-- start of SOURCE EXCERPT --
An Intimate Stranger [Easter 3A]

The Rev. Jeremiah Williamson
Luke 24:13-35

An Intimate Stranger

One of the things that makes Easter so popular is that it is so familiar. Everyone knows what to expect: the aisles at Target fill with plastic grass and chocolate bunnies; circulars advertise great deals on pastel colored clothing; the church smells like lilies and brass musicians blast out the opening chords of “Jesus Christ is risen today.” On Easter the pews are full and the Alleluias hearty.

Even the scripture readings are predictable. Unlike those Ordinary Sundays of the summer when Jesus' whereabouts and agenda are all over the map – some weeks it's a healing, others a parable, sometimes even an uncomfortable confrontation – on Easter we know exactly where Jesus is and what he is doing. He's in that garden and he is risen.

It is always the same. It is ever familiar. Every Easter Sunday greets us with the same gospel story. We always follow Mary Magdalene to the tomb early in the morning. The stone is always rolled away. The body is missing – every single time. Mary weeps the same tears that stained her face the year before. Jesus always says her name. And the gospeller always says “Rabbouni” which means teacher and every year we think to ourselves “Rabbouni is a strange word.”

And, then the next Sunday, which despite popular opinion is not officially called Low Sunday, on Easter 2, we hear yet another familiar Gospel. On Easter Sunday we hear the same Gospel every year. On Easter 2 the same is true. Every year on the second Sunday of Easter we hear the Gospel in which the Risen Christ appears to the disciples sans Thomas. The disciples are always afraid. And every year Jesus somehow walks through the wall in his resurrected body. Every year he breathes on them, gifting them with the Holy Spirit. Every year Thomas is out on an errand. Every year he finds the story a little hard to believe because, let's be honest, it is a little hard to believe. Every year Jesus shows back up and invites Thomas to put his hand into Jesus' side – which is always uncomfortable to picture. And every year the Rector finds someone else to preach that Gospel because after Holy Week and Easter he could use a break from writing sermons.
-- end of SOURCE EXCERPT --
-- start of SUPPLIED DATA --
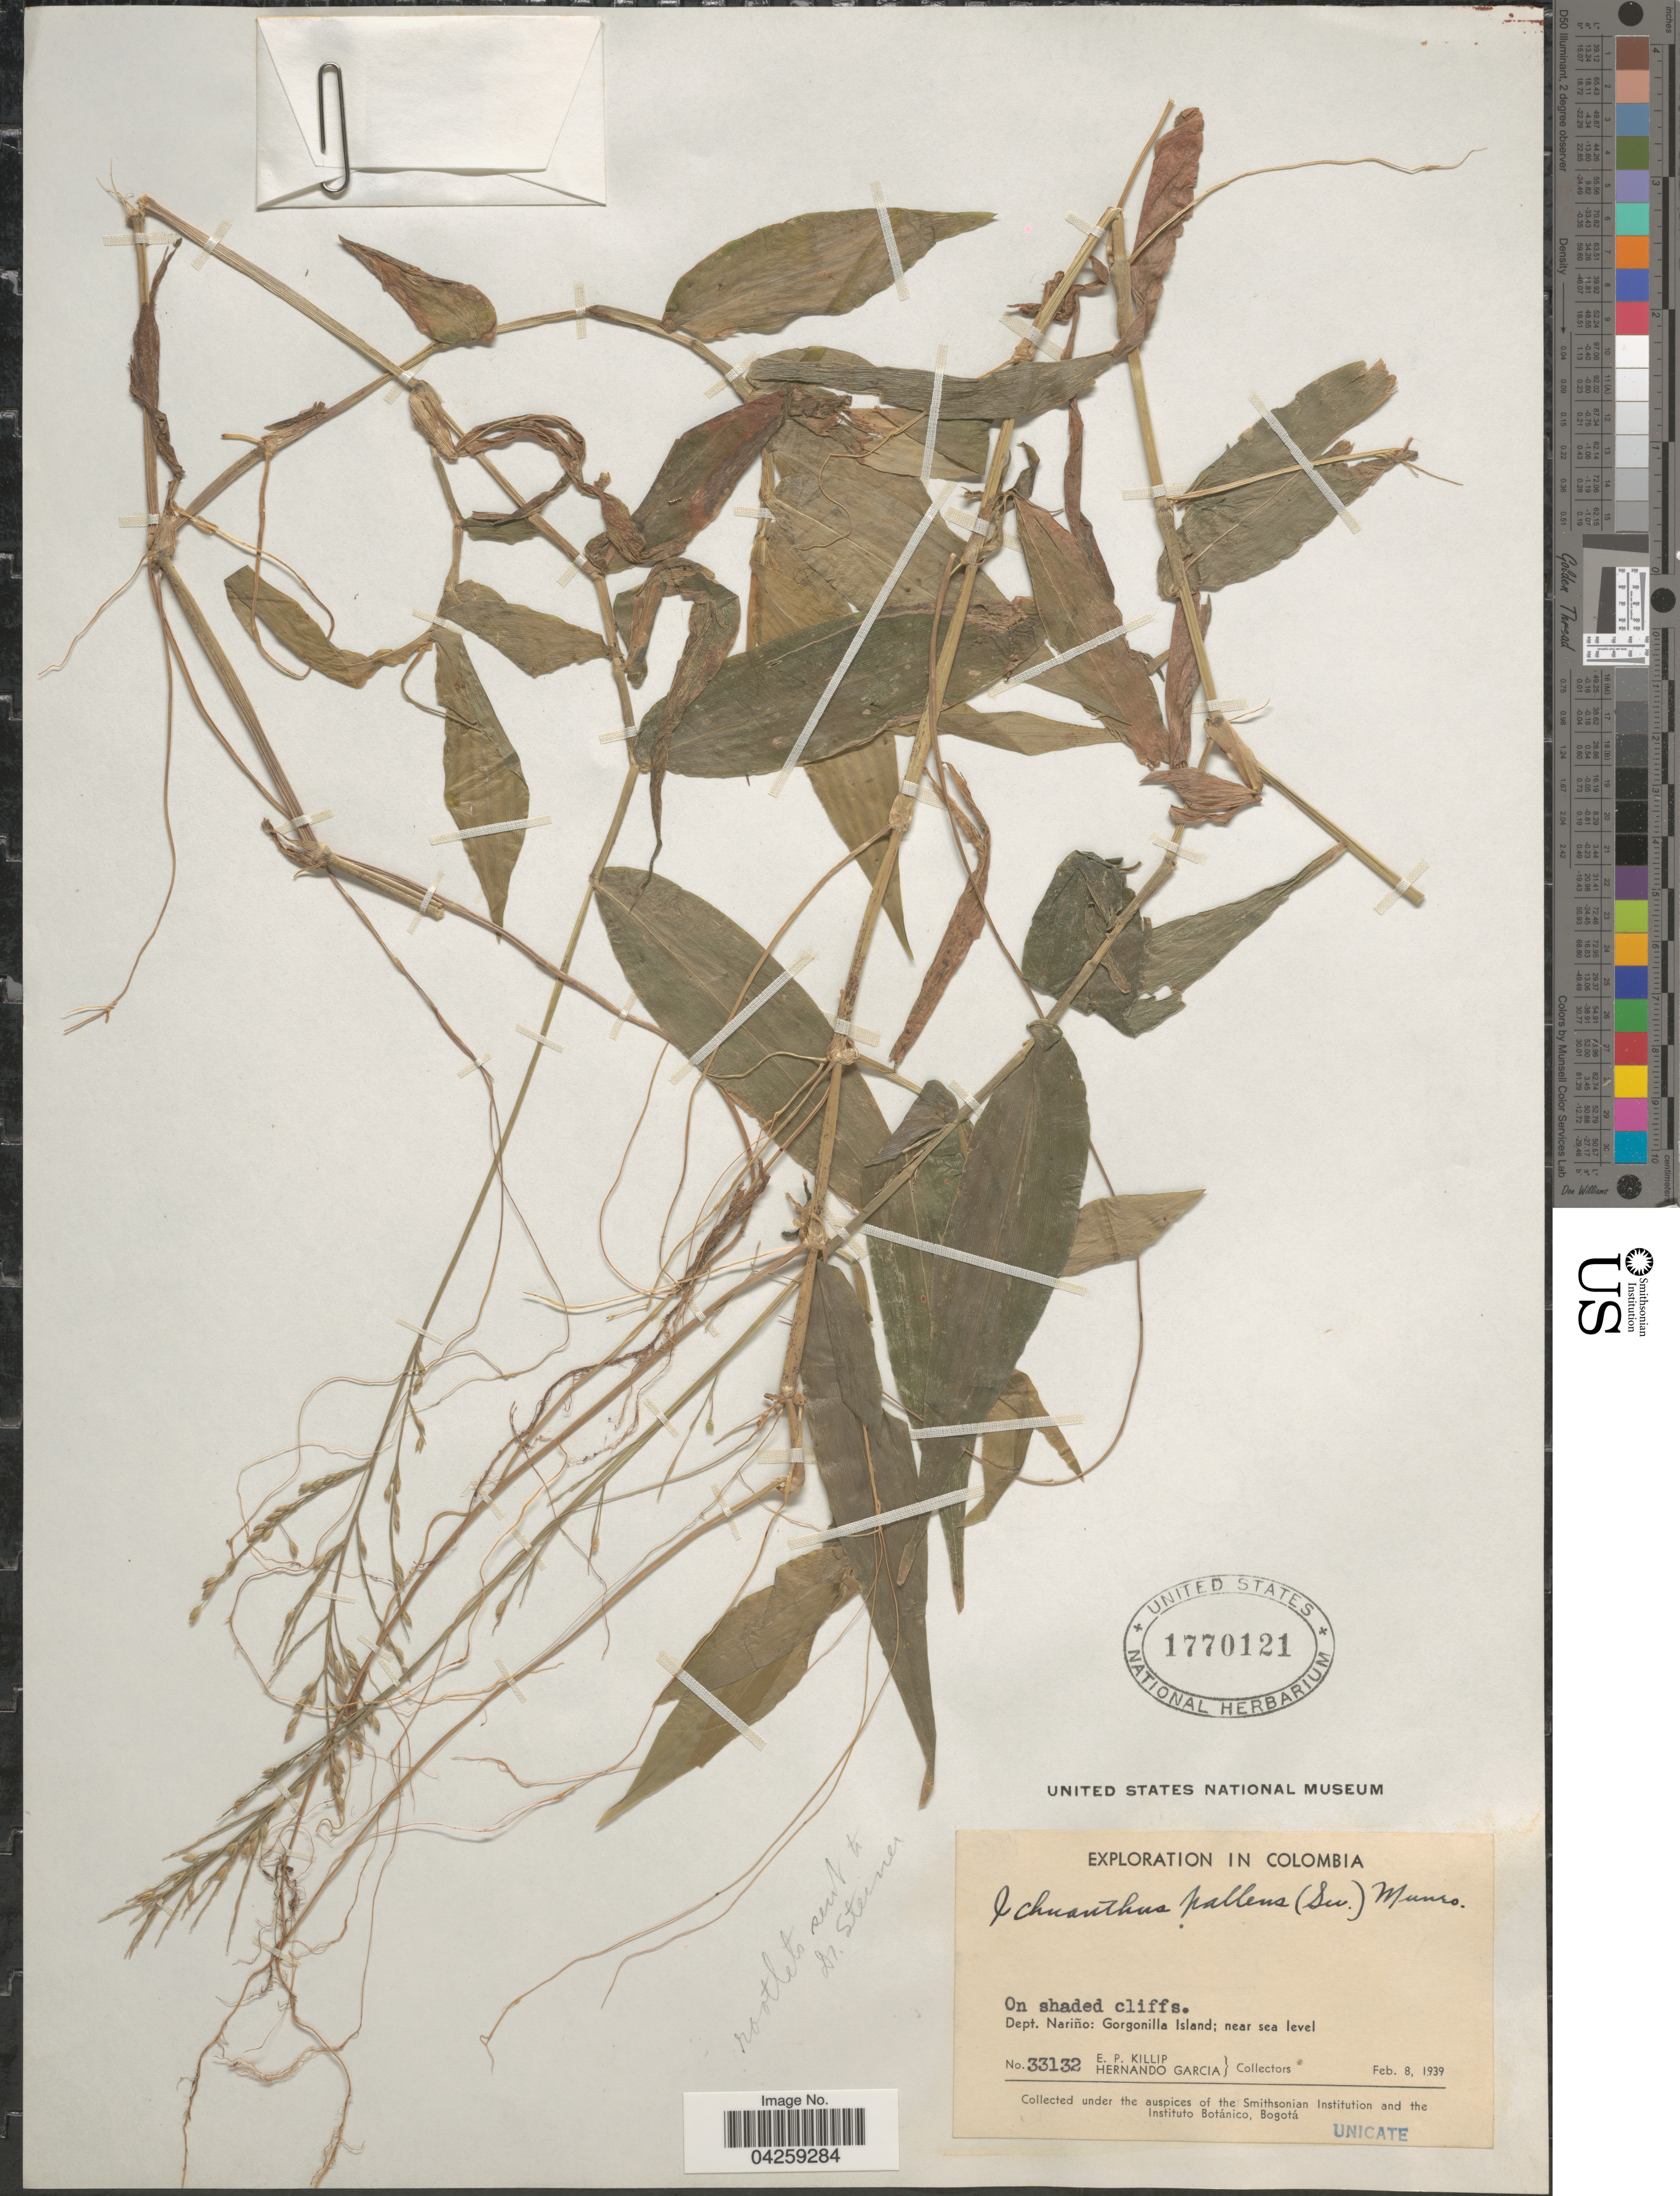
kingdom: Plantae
-- end of SUPPLIED DATA --
**SET TASKS:**
A: Can you reproduce the Easter sermon word for word, starting with "One of the things" and going on through "the Alleluias hearty."?
B: How would you sum up the Easter sermon in two sentences?

**SOLUTIONS TO THE EXERCISE:**
A:
One of the things that makes Easter so popular is that it is so familiar. Everyone knows what to expect: the aisles at Target fill with plastic grass and chocolate bunnies; circulars advertise great deals on pastel colored clothing; the church smells like lilies and brass musicians blast out the opening chords of “Jesus Christ is risen today.” On Easter the pews are full and the Alleluias hearty.

B: Easter is popular because it is so familiar, from the plastic grass and chocolate bunnies at Target to the lilies, brass, full pews and predictable scripture readings in church. Every Easter Sunday brings the same gospel of Mary Magdalene at the empty tomb, and every second Sunday of Easter brings the same gospel of the risen Christ appearing to the disciples without Thomas and later inviting Thomas to put his hand into his side.